# Shared-memory parallelization with large matrix

Hi!

I am currently writing a program that looks something like this

``````Threads.@threads for i = 1:m
a[m] = f(args, matrix[:,:,m])
end
``````

Where `f` is a function that runs some calculations, `matrix` is a large (e.g. 3000x200x`m`) matrix, and `args` some other inputs.

The problem I have is that I don’t obtain a huge improvement in performance when running this small program with many threads (with 20 threads I only get a 2x speed-up).

I think the problem is some shared-memory issues since the threads in parallel have to read from `matrix`. Any ideas on how I can fix this problem?

My current idea is to reduce the number of allocations in `f` and use `view`'s instead of slice operations. But I am not sure if this is a good idea(?).

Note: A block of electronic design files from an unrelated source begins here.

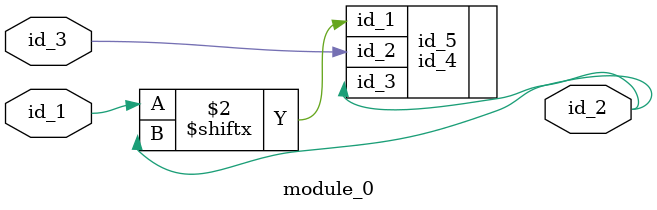
<source format=v>
module module_0 (
    id_1,
    id_2,
    id_3
);
  input id_3;
  output id_2;
  input id_1;
  id_4 id_5 (
      .id_1(id_3[id_1]),
      .id_2(id_3),
      .id_3(id_2),
      .id_1(id_2),
      .id_1(id_1[id_2])
  );
endmodule

</source>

I also have a similar program that looks like

``````Threads.@threads for i = 1:m
a[m] = g(args)
end
``````

And for this case, I get a good improvement when using many threads (10x speed-up with 20 threads).

Thus, the problem with the first program seems to be memory issues related to reading from `matrix` in parallel.

So, I guess my questions are: How can I efficiently read parts of a matrix in parallel without introducing over-head issue? Can I declare a part of a matrix as local to one particular thread?

did you want to ask a question about your program, possibly posting more code?

Unfortunately managed to post the question before finishing writing it… But now I have edited my original question

Have you tried using `view`s instead of copying the matrix content?

Do you mean
`a[i] = f(args, matrix[:,:,i])`
instead of
`a[m] = f(args, matrix[:,:,m])`
?

Yes! The loop should be

``````Threads.@threads for m = 1:M
a[m] = f(args, matrix[:,:,m])
end
``````

Thanks for finding this typo!

What kind of machine are you running this on? You’ll need cpu cores to run those threads.

@tkluck I am running the program on a two Intel Xeon E5-2650 v3 processors (which allow for running up to 20 tasks/threads in parallel).

Have you `export JULIA_NUM_THREADs=20` in your environment? Run `Threads.nthreads()` in your interpreter to check.

Also I would recommend setting the number of threads to the number of physical (not logical) cores for numerical workloads, otherwise you’ll have 2K threads contesting K floating point units.

In addition as another commenter mentioned, you should pass in a view, or better yet pass in the full array and an index range (since creating views allocates). For example.

``````using Base.Threads: @threads

function work(array, column)
array[column] = sin.(array[column])
end

function main()
x = rand(1000, 1000)

@time @threads for i=1:1000
work(x, i)
end
end

main()
``````

@cshenton Thanks for your suggestions!

Yes, I do use `JULIA_NUM_THREADs=20` and the program is running with the correct number of threads.